(Dataset entries)
=== Begin Enclosure ===

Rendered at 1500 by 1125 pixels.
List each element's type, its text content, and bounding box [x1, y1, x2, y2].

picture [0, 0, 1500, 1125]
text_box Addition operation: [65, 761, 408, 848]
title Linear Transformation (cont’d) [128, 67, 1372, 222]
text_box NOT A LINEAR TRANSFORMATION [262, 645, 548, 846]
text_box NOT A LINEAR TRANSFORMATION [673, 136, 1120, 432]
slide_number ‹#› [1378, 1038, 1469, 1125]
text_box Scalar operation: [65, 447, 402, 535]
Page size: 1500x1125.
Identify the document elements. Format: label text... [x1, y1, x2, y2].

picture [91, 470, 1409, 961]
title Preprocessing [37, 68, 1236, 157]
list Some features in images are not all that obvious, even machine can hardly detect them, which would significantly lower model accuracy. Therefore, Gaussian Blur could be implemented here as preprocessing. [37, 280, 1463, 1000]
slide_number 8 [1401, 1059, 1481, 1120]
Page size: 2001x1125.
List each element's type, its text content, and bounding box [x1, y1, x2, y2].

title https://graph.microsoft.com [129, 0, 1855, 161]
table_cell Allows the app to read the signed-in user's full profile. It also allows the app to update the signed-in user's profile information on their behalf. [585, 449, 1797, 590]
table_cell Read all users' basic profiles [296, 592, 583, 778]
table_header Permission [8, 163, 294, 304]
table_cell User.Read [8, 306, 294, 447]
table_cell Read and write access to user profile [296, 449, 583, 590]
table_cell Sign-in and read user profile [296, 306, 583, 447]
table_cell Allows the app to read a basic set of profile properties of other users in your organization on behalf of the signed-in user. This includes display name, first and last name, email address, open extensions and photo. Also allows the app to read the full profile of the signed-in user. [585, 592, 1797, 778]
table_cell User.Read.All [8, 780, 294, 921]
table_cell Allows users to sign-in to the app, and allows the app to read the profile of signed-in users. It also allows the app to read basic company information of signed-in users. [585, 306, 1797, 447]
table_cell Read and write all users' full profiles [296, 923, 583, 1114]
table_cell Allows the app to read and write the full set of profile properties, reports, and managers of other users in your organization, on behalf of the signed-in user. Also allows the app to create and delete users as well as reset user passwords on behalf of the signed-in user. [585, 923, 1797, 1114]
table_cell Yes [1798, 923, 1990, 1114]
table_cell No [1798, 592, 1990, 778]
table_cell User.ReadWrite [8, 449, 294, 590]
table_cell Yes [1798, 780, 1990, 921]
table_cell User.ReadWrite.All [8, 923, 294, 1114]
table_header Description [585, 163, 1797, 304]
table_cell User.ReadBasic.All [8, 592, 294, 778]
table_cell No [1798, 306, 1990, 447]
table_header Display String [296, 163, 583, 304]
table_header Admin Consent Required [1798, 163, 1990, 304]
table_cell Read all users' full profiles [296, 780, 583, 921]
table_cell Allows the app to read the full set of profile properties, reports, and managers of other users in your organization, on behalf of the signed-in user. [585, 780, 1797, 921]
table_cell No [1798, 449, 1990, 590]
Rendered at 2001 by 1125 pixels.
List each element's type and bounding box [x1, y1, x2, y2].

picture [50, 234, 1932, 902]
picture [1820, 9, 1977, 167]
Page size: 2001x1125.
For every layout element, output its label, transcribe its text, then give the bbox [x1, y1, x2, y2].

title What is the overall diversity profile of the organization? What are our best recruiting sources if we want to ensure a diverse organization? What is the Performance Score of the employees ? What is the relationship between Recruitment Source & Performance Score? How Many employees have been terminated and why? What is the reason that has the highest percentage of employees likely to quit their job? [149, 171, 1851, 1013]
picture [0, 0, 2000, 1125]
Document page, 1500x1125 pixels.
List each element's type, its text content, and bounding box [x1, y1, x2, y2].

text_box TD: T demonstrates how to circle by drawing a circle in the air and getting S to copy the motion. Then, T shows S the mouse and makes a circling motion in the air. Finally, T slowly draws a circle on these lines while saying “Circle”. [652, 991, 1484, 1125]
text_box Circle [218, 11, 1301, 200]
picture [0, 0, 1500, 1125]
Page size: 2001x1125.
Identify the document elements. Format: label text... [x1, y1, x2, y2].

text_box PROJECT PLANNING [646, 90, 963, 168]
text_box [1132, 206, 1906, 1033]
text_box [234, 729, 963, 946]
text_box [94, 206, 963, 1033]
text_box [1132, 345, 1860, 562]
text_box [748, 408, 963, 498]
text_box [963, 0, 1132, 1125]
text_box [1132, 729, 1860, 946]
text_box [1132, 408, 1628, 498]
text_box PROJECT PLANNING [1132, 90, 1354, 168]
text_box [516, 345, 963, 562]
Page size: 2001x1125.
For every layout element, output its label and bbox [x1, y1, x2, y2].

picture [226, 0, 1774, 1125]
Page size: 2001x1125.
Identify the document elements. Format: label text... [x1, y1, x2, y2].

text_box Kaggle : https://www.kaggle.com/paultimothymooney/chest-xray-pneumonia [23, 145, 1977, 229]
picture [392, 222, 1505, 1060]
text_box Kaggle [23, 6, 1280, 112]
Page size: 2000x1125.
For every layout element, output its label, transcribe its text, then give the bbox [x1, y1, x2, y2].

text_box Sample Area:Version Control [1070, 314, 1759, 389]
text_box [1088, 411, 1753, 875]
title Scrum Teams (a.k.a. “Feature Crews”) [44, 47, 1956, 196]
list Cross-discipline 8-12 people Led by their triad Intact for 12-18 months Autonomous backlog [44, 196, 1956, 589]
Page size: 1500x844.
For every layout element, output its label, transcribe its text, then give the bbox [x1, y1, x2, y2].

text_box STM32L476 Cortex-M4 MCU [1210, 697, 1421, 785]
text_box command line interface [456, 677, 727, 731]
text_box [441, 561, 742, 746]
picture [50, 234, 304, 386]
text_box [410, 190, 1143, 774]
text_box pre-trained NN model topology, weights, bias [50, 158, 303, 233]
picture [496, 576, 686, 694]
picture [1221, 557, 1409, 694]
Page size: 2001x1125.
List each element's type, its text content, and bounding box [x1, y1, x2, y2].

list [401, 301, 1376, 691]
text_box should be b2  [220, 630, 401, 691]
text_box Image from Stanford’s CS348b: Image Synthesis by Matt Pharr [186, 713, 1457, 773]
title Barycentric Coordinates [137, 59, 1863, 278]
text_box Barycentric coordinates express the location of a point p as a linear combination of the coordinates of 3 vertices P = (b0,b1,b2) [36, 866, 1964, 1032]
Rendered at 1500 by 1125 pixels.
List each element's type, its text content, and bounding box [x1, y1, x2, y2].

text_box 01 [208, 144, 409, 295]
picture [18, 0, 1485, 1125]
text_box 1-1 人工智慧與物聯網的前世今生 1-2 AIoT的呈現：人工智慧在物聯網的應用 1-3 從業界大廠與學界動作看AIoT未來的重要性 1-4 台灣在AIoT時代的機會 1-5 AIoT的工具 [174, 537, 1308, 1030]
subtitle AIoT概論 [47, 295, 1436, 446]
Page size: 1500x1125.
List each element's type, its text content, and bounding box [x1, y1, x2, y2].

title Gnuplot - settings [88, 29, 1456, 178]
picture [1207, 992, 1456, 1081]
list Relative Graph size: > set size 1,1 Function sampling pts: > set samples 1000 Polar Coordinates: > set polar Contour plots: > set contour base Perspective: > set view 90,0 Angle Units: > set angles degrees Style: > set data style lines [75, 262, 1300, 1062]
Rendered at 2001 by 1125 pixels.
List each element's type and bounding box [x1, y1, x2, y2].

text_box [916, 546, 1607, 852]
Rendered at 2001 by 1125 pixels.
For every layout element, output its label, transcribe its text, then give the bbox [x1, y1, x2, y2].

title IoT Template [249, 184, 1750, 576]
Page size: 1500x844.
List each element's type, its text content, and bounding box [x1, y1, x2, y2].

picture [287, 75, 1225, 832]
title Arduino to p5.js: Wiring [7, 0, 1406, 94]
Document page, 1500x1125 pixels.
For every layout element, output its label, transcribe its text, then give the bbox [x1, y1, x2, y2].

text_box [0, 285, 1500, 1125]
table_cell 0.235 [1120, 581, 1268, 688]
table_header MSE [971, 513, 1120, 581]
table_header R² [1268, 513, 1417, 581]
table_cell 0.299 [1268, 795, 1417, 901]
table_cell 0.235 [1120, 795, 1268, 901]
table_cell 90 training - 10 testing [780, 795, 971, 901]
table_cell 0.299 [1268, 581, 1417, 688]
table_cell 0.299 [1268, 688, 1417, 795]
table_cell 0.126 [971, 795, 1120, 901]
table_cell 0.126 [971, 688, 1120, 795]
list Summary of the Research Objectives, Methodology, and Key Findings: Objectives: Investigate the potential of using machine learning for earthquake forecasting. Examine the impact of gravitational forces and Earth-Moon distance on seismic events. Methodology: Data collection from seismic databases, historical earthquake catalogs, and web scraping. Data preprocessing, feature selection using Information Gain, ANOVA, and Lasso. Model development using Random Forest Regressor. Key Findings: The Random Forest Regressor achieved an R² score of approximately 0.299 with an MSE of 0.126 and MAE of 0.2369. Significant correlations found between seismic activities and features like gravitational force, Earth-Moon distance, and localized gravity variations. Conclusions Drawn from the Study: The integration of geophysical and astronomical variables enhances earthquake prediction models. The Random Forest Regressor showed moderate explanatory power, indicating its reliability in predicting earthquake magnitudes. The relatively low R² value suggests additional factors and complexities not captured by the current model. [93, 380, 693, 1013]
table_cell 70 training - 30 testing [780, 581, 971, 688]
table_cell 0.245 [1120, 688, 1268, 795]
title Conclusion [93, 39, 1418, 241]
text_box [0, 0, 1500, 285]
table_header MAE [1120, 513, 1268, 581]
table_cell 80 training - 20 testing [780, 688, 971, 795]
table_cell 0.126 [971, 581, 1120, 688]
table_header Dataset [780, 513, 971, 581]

=== End Enclosure ===

Try it
Begin at the line above that has "text_box [234, 729, 963, 946]" and stop after the line that has "text_box [1132, 729, 1860, 946]", copying each line exactly and adding nothing else.

Response box
text_box [234, 729, 963, 946]
text_box [94, 206, 963, 1033]
text_box [1132, 345, 1860, 562]
text_box [748, 408, 963, 498]
text_box [963, 0, 1132, 1125]
text_box [1132, 729, 1860, 946]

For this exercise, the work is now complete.